Records provided:
- - - - -
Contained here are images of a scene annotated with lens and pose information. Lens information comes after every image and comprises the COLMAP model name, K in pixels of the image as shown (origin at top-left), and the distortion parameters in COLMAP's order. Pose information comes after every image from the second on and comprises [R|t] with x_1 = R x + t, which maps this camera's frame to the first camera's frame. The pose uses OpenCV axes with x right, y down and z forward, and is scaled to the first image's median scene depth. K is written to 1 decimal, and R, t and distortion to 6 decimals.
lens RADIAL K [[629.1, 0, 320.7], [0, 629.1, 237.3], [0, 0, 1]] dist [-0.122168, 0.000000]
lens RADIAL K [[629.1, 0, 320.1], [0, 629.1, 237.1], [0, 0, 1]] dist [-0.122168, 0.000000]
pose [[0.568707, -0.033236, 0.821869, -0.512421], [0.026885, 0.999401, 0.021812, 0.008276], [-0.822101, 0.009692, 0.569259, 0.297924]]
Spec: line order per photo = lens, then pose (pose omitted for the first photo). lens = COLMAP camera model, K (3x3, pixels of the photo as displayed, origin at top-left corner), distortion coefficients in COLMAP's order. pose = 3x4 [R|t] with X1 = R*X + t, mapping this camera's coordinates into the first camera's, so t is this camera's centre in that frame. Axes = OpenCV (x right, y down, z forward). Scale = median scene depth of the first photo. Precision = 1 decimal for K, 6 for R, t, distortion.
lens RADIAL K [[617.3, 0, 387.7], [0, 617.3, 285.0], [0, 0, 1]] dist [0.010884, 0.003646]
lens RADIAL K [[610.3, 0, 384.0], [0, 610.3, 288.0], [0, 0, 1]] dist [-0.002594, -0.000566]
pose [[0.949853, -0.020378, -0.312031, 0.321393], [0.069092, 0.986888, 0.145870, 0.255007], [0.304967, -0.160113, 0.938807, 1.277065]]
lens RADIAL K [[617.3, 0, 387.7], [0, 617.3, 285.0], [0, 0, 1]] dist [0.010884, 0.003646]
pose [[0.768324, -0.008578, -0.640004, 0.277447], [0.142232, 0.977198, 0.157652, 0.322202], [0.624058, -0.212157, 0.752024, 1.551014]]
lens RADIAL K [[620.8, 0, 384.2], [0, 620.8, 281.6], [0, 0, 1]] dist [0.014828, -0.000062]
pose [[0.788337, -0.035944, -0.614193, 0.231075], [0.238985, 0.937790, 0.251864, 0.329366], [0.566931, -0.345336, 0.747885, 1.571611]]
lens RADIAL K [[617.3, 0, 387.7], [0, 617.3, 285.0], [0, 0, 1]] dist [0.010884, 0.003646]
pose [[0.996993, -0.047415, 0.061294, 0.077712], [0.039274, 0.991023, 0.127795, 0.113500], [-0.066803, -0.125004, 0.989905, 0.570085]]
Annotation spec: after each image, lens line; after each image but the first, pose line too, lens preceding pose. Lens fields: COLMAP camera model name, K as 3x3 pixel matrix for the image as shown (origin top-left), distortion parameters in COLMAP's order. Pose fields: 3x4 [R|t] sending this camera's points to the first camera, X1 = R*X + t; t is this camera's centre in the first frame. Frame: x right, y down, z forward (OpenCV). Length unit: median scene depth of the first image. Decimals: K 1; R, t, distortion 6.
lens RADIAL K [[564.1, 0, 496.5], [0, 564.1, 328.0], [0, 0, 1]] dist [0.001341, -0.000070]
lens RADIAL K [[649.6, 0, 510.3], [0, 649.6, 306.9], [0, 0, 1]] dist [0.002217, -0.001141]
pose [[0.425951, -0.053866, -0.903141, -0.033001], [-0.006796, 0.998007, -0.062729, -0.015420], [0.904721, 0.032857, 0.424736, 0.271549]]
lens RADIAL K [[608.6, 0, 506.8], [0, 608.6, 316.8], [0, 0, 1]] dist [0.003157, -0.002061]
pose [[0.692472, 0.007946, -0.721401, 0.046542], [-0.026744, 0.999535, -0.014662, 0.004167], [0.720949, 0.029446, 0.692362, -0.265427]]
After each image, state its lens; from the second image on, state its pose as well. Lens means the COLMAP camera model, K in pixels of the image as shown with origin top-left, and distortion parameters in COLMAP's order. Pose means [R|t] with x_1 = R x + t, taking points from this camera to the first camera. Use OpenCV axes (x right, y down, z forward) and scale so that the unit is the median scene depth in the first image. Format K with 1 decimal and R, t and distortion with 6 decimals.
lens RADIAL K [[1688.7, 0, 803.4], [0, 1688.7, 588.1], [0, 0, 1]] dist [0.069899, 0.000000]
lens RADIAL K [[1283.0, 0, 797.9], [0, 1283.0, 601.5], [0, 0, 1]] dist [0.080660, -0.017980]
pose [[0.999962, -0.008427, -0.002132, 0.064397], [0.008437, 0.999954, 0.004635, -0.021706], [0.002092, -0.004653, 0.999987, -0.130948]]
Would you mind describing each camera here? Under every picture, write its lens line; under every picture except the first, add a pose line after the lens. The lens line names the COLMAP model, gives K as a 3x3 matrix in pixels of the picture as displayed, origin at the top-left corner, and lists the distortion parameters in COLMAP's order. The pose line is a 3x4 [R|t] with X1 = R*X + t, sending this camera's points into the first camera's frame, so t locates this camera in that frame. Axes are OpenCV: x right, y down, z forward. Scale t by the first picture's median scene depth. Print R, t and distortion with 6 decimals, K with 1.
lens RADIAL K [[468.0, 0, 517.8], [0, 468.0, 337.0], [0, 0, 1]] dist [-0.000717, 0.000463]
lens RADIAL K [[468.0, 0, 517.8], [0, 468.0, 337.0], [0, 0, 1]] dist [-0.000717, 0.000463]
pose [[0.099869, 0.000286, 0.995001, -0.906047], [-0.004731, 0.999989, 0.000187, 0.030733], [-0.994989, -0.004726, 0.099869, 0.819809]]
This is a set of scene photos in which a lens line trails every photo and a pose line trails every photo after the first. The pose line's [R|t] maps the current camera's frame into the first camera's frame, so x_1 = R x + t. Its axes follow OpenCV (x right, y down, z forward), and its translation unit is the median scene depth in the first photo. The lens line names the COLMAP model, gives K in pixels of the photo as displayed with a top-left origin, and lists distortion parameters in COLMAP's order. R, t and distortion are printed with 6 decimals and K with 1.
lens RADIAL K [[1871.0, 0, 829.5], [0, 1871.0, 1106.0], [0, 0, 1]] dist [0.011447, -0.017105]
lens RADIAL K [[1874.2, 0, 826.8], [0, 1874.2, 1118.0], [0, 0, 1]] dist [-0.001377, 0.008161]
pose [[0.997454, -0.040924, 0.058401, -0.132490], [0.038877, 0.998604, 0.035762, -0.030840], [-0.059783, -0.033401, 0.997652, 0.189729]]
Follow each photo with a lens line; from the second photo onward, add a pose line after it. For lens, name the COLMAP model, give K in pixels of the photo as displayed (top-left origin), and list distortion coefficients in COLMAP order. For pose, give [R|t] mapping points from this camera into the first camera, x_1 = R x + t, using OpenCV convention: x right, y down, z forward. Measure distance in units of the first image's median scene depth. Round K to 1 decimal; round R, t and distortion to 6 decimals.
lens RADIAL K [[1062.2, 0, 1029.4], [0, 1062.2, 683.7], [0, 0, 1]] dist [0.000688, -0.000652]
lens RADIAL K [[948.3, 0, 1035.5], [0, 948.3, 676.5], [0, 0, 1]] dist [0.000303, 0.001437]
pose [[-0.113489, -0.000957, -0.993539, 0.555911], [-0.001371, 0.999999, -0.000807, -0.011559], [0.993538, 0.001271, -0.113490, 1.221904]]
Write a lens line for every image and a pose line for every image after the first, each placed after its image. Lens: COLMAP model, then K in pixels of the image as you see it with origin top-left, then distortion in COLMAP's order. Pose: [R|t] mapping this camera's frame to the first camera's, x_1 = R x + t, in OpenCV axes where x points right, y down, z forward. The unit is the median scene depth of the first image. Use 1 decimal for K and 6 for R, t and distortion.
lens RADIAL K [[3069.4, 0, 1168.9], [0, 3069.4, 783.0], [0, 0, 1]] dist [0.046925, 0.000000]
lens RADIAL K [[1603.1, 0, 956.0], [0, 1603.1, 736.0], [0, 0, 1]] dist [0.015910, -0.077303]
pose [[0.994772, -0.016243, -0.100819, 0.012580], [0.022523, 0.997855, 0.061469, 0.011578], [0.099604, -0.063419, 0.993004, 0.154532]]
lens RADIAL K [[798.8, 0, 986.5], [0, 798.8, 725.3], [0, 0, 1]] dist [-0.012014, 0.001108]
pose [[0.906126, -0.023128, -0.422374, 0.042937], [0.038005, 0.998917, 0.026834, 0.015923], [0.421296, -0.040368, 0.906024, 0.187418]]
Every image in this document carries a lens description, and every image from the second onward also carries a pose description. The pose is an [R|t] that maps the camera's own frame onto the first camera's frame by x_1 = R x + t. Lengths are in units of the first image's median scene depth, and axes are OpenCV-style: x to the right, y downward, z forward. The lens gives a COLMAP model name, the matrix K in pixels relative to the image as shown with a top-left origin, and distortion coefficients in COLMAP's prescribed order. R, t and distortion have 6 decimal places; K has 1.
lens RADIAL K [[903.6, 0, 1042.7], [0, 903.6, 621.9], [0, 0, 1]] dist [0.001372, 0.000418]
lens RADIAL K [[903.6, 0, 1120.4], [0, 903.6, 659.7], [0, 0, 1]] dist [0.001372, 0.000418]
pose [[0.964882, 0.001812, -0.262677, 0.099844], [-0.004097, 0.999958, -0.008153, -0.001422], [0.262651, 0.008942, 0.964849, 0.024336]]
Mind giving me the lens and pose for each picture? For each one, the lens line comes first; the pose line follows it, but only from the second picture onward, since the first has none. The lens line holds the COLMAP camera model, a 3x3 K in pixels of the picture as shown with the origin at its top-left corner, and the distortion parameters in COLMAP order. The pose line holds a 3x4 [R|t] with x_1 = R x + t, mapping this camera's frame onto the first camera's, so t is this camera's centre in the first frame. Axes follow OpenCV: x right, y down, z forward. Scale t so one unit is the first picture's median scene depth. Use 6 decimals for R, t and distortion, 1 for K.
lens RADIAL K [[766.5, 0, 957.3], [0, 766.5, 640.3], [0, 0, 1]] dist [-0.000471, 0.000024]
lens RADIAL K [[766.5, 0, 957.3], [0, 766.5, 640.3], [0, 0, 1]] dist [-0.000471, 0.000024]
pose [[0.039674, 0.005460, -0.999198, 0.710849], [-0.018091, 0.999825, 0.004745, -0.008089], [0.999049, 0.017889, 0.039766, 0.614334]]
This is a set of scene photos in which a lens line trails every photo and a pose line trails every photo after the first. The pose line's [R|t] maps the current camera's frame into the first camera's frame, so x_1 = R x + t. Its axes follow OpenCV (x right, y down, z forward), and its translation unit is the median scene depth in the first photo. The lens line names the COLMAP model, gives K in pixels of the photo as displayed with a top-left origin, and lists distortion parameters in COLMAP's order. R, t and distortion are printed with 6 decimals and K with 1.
- - - - -
To do:
Can you print, word for word, the part of the records above that runs from their very start through the line containing "237.1], [0, 0, 1]] dist [-0.122168, 0.000000]", with that line included?

Solution below:
Contained here are images of a scene annotated with lens and pose information. Lens information comes after every image and comprises the COLMAP model name, K in pixels of the image as shown (origin at top-left), and the distortion parameters in COLMAP's order. Pose information comes after every image from the second on and comprises [R|t] with x_1 = R x + t, which maps this camera's frame to the first camera's frame. The pose uses OpenCV axes with x right, y down and z forward, and is scaled to the first image's median scene depth. K is written to 1 decimal, and R, t and distortion to 6 decimals.
lens RADIAL K [[629.1, 0, 320.7], [0, 629.1, 237.3], [0, 0, 1]] dist [-0.122168, 0.000000]
lens RADIAL K [[629.1, 0, 320.1], [0, 629.1, 237.1], [0, 0, 1]] dist [-0.122168, 0.000000]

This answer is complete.